:: Reading passage
Furthermore, it was assumed that the edges of the front laminate were turned backwards, encasing the whole structure. In addition, a number of bolts kept the laminates together across the thickness, securing good mechanical cooperation. The number and arrangement of the bolts is very important for the impact response of the shield and stress distribution.

 

  In the present analysis, it was assumed that the bolts were arranged circumferentially on a circle at 120 mm distance from the shield axis of symmetry. Such an arrangement allows the laminates to slide in relation to each other.

 

    The spear velocity was taken equal to 20 m/sec. Two specific cases were studied. In the first, all shield laminates consisted of hard bronze (or “copper”), while, in the second, the true (according to Homer) formation of the shield is considered, e.g., two external bronze laminates, two internal tin laminates and a central laminate of gold. The spearhead consists of hard bronze.

 

 

 Fig. 9 Impact behaviour of the spear-shield system, with all shield’s laminates being of bronze, at 4 msec time after contact, by which the spear penetrates the shield.
::::
:: Given information
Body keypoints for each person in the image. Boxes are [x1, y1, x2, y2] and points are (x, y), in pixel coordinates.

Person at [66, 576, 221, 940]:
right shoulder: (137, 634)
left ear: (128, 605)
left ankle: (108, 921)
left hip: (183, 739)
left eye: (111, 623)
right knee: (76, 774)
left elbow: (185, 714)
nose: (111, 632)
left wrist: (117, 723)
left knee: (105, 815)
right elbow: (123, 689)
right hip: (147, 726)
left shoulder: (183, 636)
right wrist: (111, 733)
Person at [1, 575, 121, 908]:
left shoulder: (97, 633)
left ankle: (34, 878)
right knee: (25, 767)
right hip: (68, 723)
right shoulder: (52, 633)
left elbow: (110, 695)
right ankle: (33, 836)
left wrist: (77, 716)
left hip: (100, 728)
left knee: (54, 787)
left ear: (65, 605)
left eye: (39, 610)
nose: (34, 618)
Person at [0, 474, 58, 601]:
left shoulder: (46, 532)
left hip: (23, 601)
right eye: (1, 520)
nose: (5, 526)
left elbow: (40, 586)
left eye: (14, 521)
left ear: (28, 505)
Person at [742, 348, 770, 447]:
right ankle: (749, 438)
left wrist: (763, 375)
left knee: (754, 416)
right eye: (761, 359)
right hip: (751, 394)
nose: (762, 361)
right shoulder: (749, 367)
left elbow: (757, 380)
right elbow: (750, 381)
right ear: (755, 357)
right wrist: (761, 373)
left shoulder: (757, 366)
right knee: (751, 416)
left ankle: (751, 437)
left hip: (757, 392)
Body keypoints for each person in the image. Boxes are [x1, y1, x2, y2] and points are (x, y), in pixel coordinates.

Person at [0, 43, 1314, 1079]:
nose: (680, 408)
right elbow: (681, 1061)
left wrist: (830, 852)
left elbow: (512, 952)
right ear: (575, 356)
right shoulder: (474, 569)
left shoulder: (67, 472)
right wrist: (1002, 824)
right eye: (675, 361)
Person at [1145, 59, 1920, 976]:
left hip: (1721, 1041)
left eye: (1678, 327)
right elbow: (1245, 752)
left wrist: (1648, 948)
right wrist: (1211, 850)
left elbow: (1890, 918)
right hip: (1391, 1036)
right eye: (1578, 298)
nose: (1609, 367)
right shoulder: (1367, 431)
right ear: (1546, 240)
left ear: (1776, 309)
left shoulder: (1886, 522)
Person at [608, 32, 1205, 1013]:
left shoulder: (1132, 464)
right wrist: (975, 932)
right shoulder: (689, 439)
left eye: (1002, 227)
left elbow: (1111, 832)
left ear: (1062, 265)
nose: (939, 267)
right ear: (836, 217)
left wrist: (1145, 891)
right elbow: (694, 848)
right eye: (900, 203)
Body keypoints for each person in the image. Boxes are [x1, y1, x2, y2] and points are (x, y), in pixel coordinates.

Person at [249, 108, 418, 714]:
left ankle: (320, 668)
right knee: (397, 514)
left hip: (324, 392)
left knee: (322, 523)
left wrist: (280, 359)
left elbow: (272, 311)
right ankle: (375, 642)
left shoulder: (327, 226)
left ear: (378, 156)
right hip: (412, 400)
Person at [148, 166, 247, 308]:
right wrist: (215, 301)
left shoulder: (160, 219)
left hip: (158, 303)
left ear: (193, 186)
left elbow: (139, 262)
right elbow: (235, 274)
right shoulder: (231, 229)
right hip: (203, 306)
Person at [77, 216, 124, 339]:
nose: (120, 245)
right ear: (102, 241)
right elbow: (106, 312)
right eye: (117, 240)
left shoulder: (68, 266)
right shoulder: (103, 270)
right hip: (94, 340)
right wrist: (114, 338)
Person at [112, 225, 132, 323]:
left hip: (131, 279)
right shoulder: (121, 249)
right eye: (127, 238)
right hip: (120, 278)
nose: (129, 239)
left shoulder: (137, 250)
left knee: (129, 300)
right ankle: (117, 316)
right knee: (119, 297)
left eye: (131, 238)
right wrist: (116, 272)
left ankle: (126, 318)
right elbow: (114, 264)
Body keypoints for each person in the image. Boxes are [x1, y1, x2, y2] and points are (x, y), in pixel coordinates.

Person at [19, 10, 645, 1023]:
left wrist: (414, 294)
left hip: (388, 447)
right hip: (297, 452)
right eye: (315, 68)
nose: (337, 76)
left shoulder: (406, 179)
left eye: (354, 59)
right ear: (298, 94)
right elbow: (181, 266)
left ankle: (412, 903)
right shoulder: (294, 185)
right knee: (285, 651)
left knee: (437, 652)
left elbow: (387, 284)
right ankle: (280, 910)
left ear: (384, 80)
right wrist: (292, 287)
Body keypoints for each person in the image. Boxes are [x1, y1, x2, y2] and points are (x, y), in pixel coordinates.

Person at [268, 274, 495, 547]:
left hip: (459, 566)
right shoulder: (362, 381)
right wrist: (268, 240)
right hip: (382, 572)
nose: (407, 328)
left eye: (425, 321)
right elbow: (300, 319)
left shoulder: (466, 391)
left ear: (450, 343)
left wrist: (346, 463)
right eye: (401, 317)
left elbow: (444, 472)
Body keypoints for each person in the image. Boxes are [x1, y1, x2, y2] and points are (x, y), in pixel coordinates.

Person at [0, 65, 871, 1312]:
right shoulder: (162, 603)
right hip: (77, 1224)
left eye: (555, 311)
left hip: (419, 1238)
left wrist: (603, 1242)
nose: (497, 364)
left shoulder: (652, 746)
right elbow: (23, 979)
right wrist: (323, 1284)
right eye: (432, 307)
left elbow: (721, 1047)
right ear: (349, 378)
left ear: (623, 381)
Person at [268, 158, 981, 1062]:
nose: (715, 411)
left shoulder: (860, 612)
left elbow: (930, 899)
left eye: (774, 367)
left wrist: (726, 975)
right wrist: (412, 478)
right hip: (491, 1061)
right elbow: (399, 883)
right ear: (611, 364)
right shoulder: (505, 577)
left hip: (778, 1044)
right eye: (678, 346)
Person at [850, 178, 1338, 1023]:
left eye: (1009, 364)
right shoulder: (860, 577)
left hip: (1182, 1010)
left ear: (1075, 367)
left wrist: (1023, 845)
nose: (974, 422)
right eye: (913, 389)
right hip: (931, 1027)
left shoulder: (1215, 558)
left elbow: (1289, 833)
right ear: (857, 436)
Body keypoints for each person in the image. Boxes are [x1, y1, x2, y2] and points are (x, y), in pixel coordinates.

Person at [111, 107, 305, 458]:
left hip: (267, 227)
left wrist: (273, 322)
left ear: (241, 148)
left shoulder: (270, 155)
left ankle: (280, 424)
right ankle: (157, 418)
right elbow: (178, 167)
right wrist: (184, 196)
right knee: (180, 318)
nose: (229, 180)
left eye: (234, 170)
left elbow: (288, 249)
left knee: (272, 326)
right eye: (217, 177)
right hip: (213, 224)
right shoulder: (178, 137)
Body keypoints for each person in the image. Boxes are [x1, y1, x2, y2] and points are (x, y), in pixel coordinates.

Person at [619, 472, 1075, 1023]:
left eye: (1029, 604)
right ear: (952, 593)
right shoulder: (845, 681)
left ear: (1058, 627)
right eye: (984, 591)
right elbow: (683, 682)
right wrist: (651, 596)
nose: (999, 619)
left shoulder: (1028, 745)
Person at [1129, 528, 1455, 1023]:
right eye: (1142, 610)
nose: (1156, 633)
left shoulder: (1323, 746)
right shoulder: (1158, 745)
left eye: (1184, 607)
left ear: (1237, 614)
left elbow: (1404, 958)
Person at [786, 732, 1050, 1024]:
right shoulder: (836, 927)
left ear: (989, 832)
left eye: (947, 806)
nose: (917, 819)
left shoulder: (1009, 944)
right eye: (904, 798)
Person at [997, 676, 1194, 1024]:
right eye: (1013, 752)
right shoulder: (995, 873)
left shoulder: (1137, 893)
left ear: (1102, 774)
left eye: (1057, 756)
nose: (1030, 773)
::::
**Required work**
Retype the shield passage above, starting at "In the present" and ending at "of hard bronze.".

**Result**
In the present analysis, it was assumed that the bolts were arranged circumferentially on a circle at 120 mm distance from the shield axis of symmetry. Such an arrangement allows the laminates to slide in relation to each other.

 

    The spear velocity was taken equal to 20 m/sec. Two specific cases were studied. In the first, all shield laminates consisted of hard bronze (or “copper”), while, in the second, the true (according to Homer) formation of the shield is considered, e.g., two external bronze laminates, two internal tin laminates and a central laminate of gold. The spearhead consists of hard bronze.